__WRITTEN REQUEST__: Reproduce the following lines word for word, omitting the pictures from your answer.

__RECORDS TO USE__:
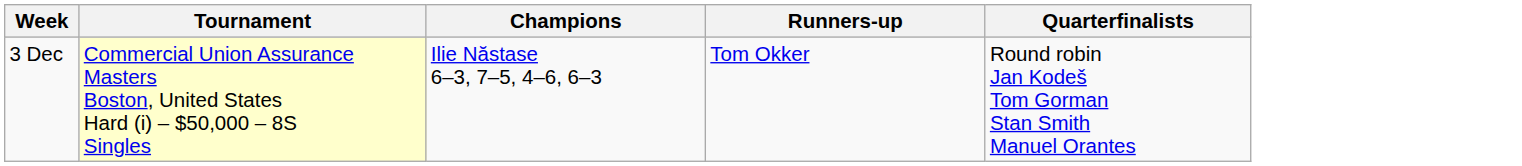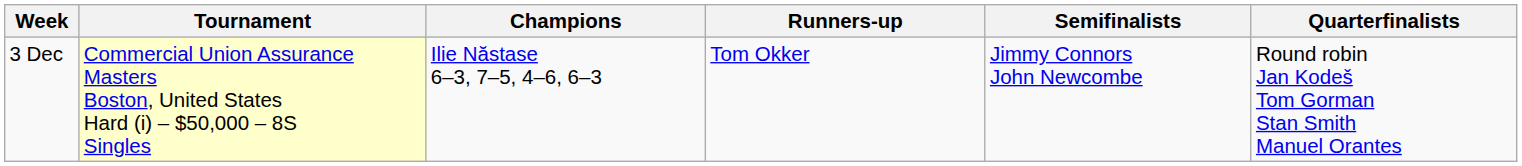+ column: Semifinalists | Jimmy Connors John Newcombe
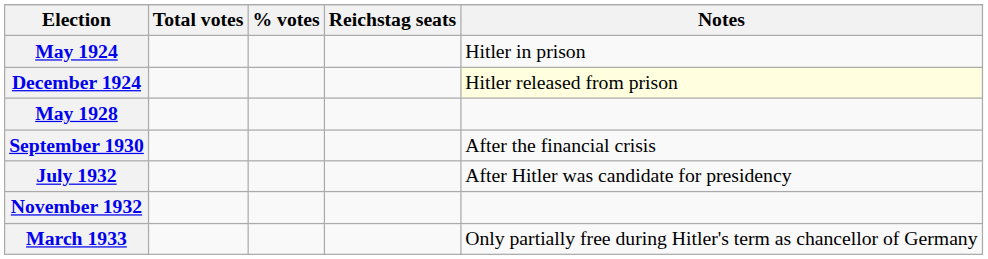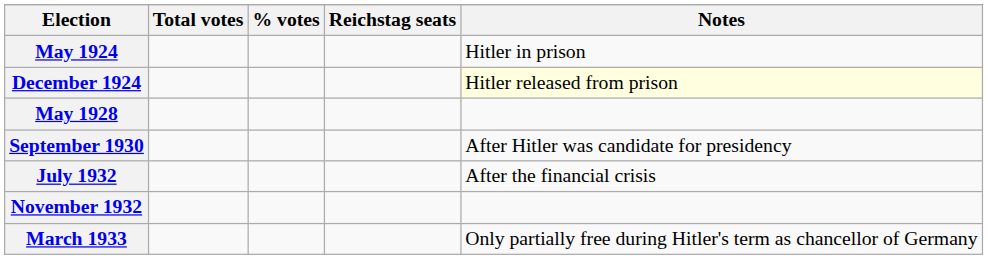September 1930 | Notes: After the financial crisis -> After Hitler was candidate for presidency
July 1932 | Notes: After Hitler was candidate for presidency -> After the financial crisis
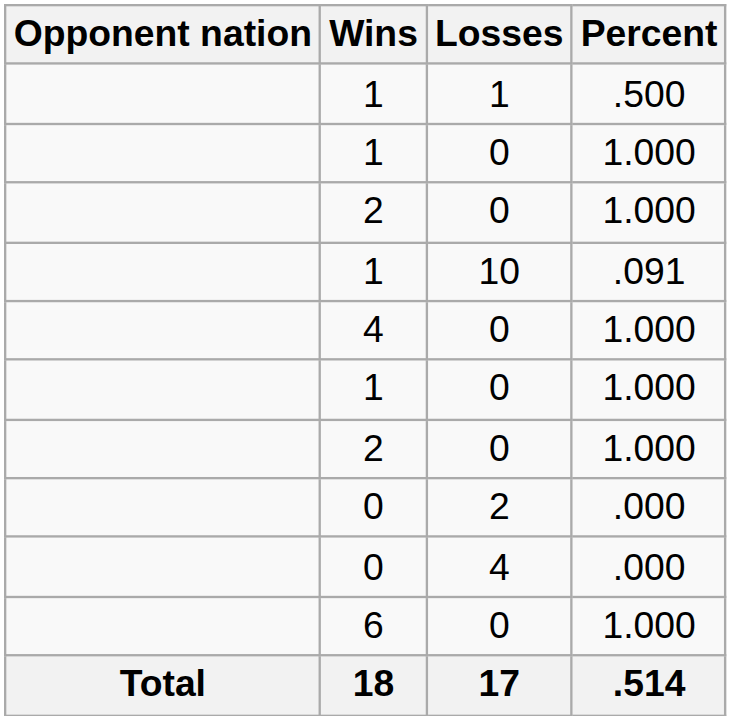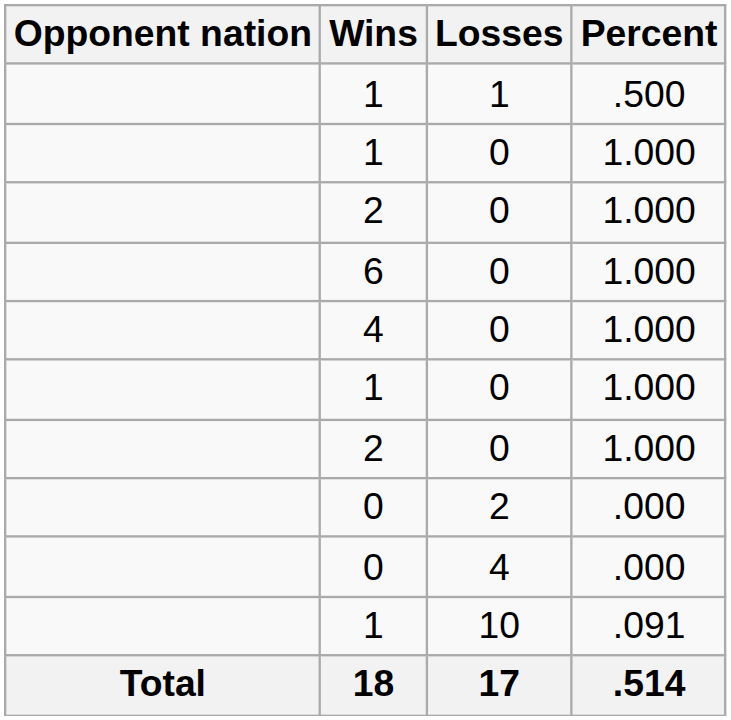rows swapped: 1 / 10 <-> 6
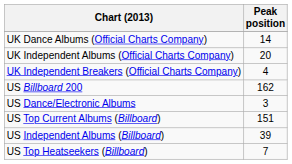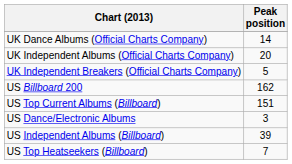UK Independent Breakers (Official Charts Company) | Peak position: 4 -> 5
rows swapped: US Top Current Albums (Billboard) <-> US Dance/Electronic Albums
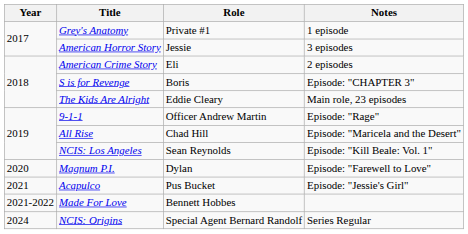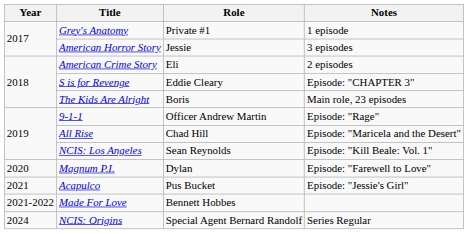S is for Revenge | Role: Boris -> Eddie Cleary
The Kids Are Alright | Role: Eddie Cleary -> Boris
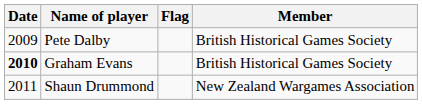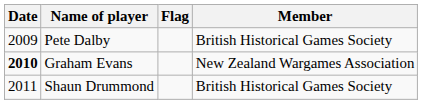Graham Evans | Member: British Historical Games Society -> New Zealand Wargames Association
Shaun Drummond | Member: New Zealand Wargames Association -> British Historical Games Society
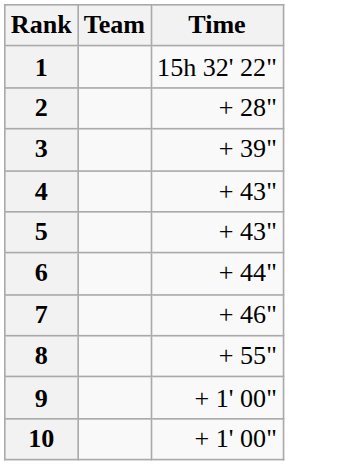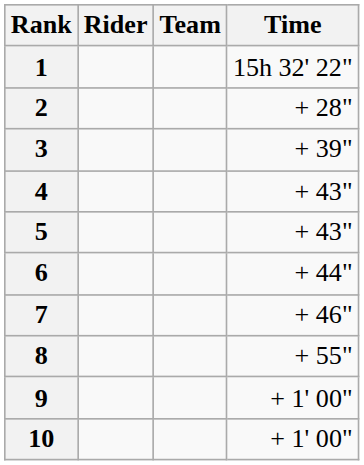+ column: Rider
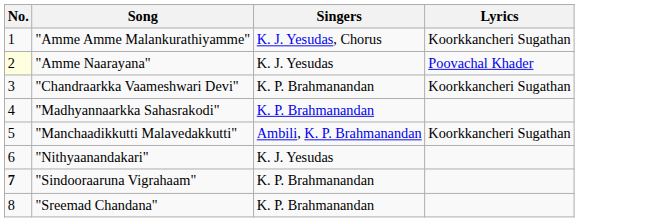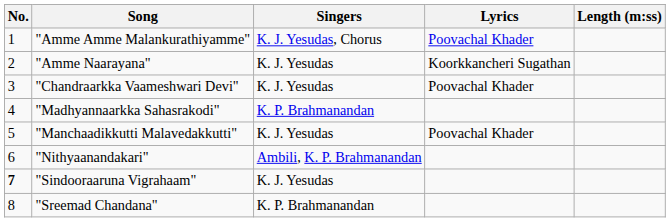+ column: Length (m:ss)
"Amme Amme Malankurathiyamme" | Lyrics: Koorkkancheri Sugathan -> Poovachal Khader
"Amme Naarayana" | No.: lightyellow background -> no background
"Amme Naarayana" | Lyrics: Poovachal Khader -> Koorkkancheri Sugathan
"Chandraarkka Vaameshwari Devi" | Singers: K. P. Brahmanandan -> K. J. Yesudas
"Chandraarkka Vaameshwari Devi" | Lyrics: Koorkkancheri Sugathan -> Poovachal Khader
"Manchaadikkutti Malavedakkutti" | Singers: Ambili, K. P. Brahmanandan -> K. J. Yesudas
"Manchaadikkutti Malavedakkutti" | Lyrics: Koorkkancheri Sugathan -> Poovachal Khader
"Nithyaanandakari" | Singers: K. J. Yesudas -> Ambili, K. P. Brahmanandan
"Sindooraaruna Vigrahaam" | Singers: K. P. Brahmanandan -> K. J. Yesudas
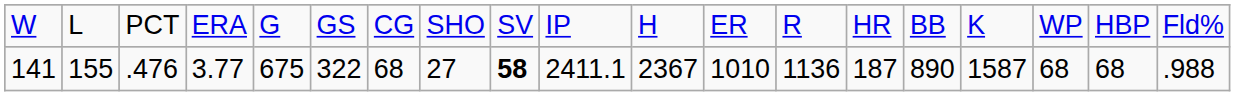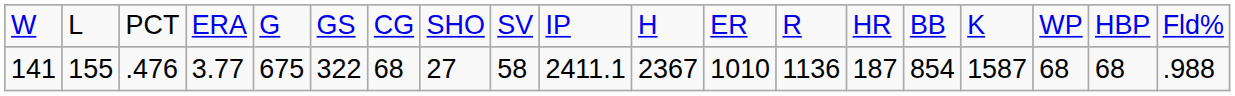141 | column 9: bold -> normal
141 | column 15: 890 -> 854
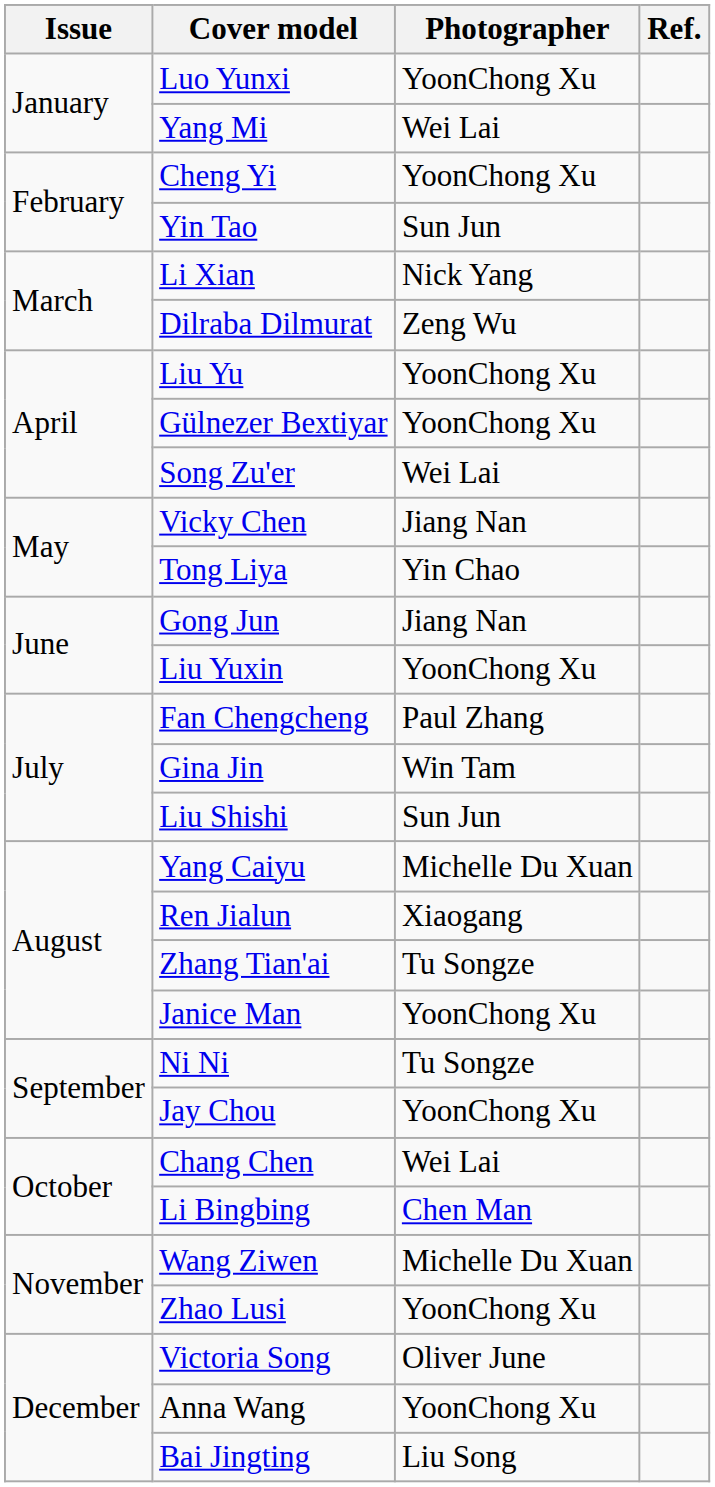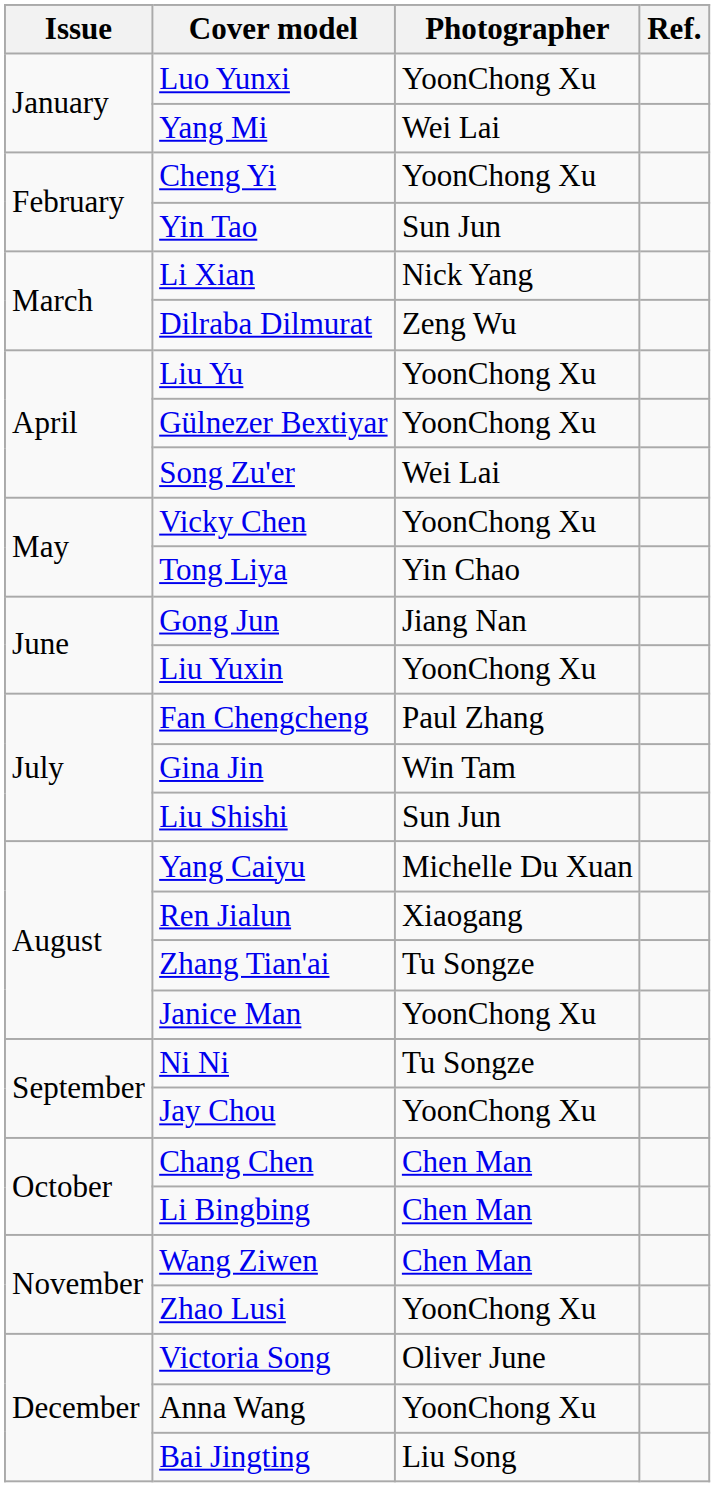Vicky Chen | Photographer: Jiang Nan -> YoonChong Xu
Chang Chen | Photographer: Wei Lai -> Chen Man
Wang Ziwen | Photographer: Michelle Du Xuan -> Chen Man
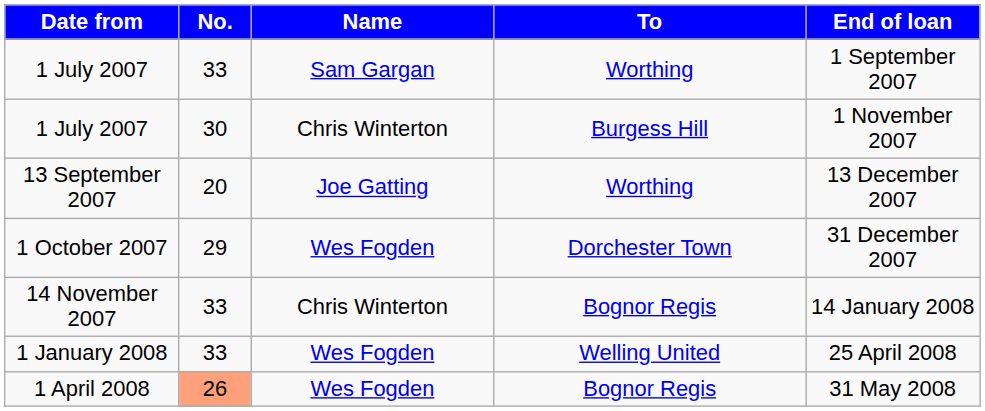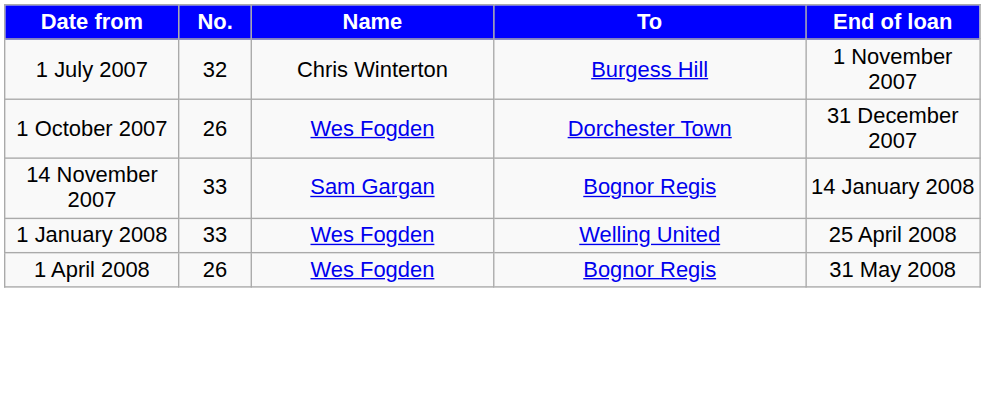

__THE OUTPUT__:
+ column: Semifinalists | Jimmy Connors John Newcombe
September 1930 | Notes: After the financial crisis -> After Hitler was candidate for presidency
July 1932 | Notes: After Hitler was candidate for presidency -> After the financial crisis
rows swapped: 1 / 10 <-> 6
UK Independent Breakers (Official Charts Company) | Peak position: 4 -> 5
rows swapped: US Top Current Albums (Billboard) <-> US Dance/Electronic Albums
S is for Revenge | Role: Boris -> Eddie Cleary
The Kids Are Alright | Role: Eddie Cleary -> Boris
Graham Evans | Member: British Historical Games Society -> New Zealand Wargames Association
Shaun Drummond | Member: New Zealand Wargames Association -> British Historical Games Society
+ column: Rider
+ column: Length (m:ss)
"Amme Amme Malankurathiyamme" | Lyrics: Koorkkancheri Sugathan -> Poovachal Khader
"Amme Naarayana" | No.: lightyellow background -> no background
"Amme Naarayana" | Lyrics: Poovachal Khader -> Koorkkancheri Sugathan
"Chandraarkka Vaameshwari Devi" | Singers: K. P. Brahmanandan -> K. J. Yesudas
"Chandraarkka Vaameshwari Devi" | Lyrics: Koorkkancheri Sugathan -> Poovachal Khader
"Manchaadikkutti Malavedakkutti" | Singers: Ambili, K. P. Brahmanandan -> K. J. Yesudas
"Manchaadikkutti Malavedakkutti" | Lyrics: Koorkkancheri Sugathan -> Poovachal Khader
"Nithyaanandakari" | Singers: K. J. Yesudas -> Ambili, K. P. Brahmanandan
"Sindooraaruna Vigrahaam" | Singers: K. P. Brahmanandan -> K. J. Yesudas
141 | column 9: bold -> normal
141 | column 15: 890 -> 854
Vicky Chen | Photographer: Jiang Nan -> YoonChong Xu
Chang Chen | Photographer: Wei Lai -> Chen Man
Wang Ziwen | Photographer: Michelle Du Xuan -> Chen Man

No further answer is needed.